# Prompt
All lines from the one with "Доставка и оплата" through the final line of the records below must be written out exactly, with no other text.

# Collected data
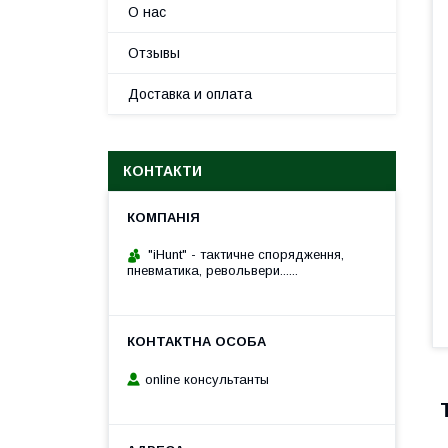
О нас
Отзывы
Доставка и оплата
КОНТАКТИ
"iHunt" - тактичне спорядження,
пневматика, револьвери......
online консультанты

# Reply to the exercise
Доставка и оплата
КОНТАКТИ
"iHunt" - тактичне спорядження,
пневматика, револьвери......
online консультанты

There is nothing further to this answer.